When you are young and you are all possibility, it’s easy to run through the streets of St. Petersburg, Russia and maybe you see a dead body. You take the time to read (let alone write) an essay like this because you are a writer or probably because you are nearing the folder of achievements you need to start calling yourself one. What I have to tell you is that there’s a guy out there who has been there for me every step of the way. He’s almost too good to be true. So kind, so generous, so dedicated. I fly to Portugal.
In the palace, the poets and prose writers and spouses and children all drink from glass goblets and nibble on figs and prosciutto and melting cheeses and pastried pots of custard and the fountain on the grounds bubbles and in the center of it is a man who has changed my life, who has changed so many lives.

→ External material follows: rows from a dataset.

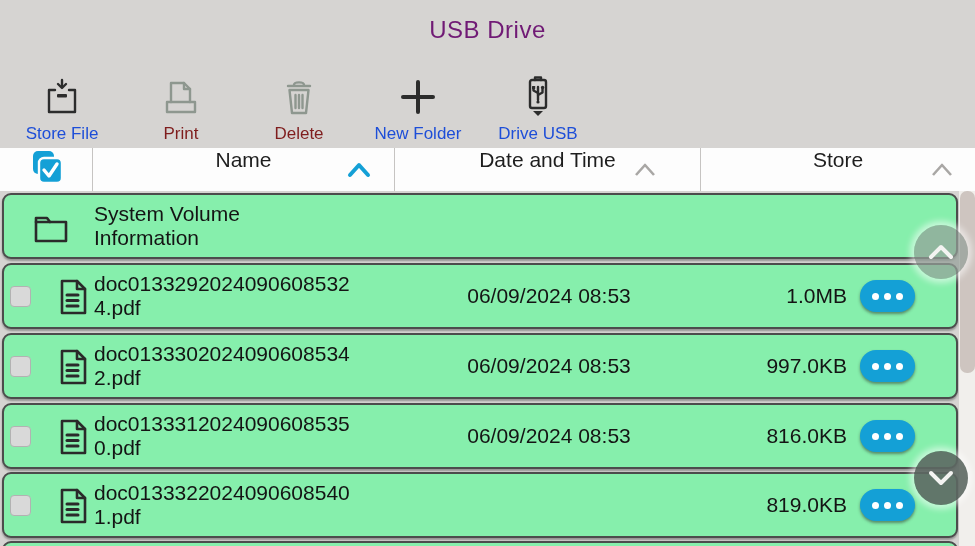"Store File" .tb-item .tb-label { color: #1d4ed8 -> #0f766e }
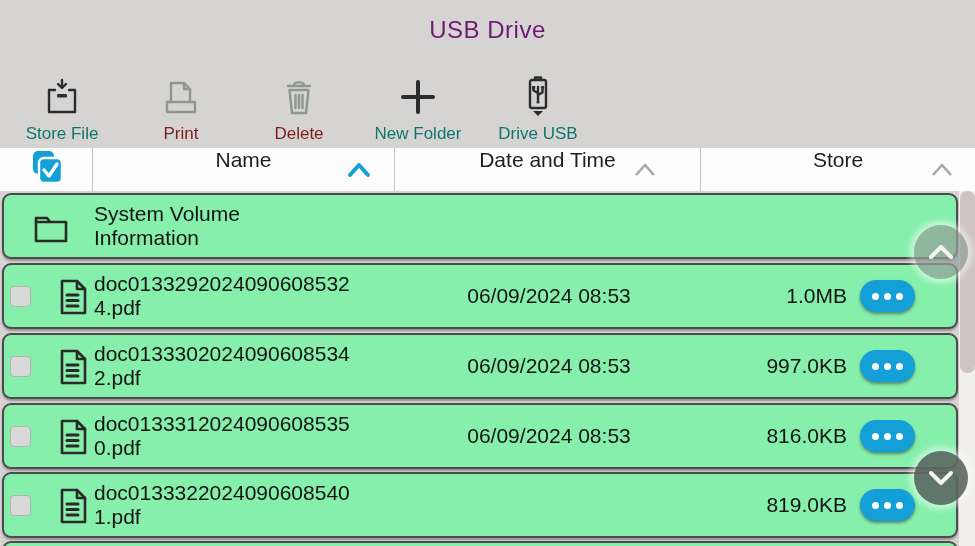"Name" .th { align-items: none -> center }
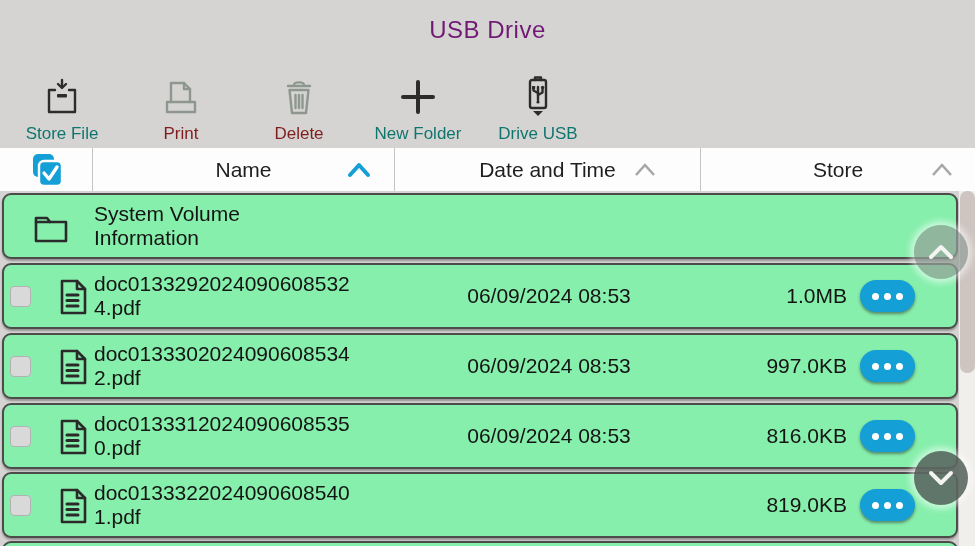"Store" span.th-label { text: Store -> Size }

It is because of him that I introduced Vollmann to a crowd in a Russian theater and went on a boat with Gaitskill, who hit her head, and drank too much wine while Nick Flynn watched and sped-walked through Tampa with Miranda July, who was very kind, and fell into a potted plant while talking to Karen Russell and had that night, long ago, when Coover stabbed a turkey leg with a pen knife and told me, yes, this is the kind of life we can seek out and indeed it can be the life we are living.
Before Parker there was Mikhail Iossel, who actually founded the program in Russia and before Iossel there was someone I haven’t yet met or maybe I did but I suspect when this is published Misha might write me to clarify. All you have to do is ask.
“I want you to meet someone,” Parker says to me in the palace garden in Portugal and I start talking to Maria, with whom I will go to the Fado club, and the one after that, and who will email me weeks later with photos of her hanging in Tbilisi with the guy who gave me a place to sleep in New Orleans. In what feels like the center of the world of arts and excellence, the only place I want to be, snared ever-so-slightly again in Parker’s web, I think of several things: Over five days in Portugal, I get to see what doesn’t surprise me at all—that my guy remains a careful, dedicated, poised conference leader. The he excels as a husband, cares deeply about being a dad, that so many of us want to consider him a friend.
Enough people insist on doing this private, awful thing. Writing. It’s so hard and so lonely. And yet there are opportunities to come together. To measure what you’re hoping for against what is actually possible. Private accounting can only do so much. It’s not just about meeting those who come before us. Something more subtle and lasting can happen, I think, when you open yourself up, when you have someone to look up to, when you come together. If you have a chance, get yourself near Parker, or someone like him. In my mind, he’s the nicest guy in literature. Instead of writing this, I probably should have just called him.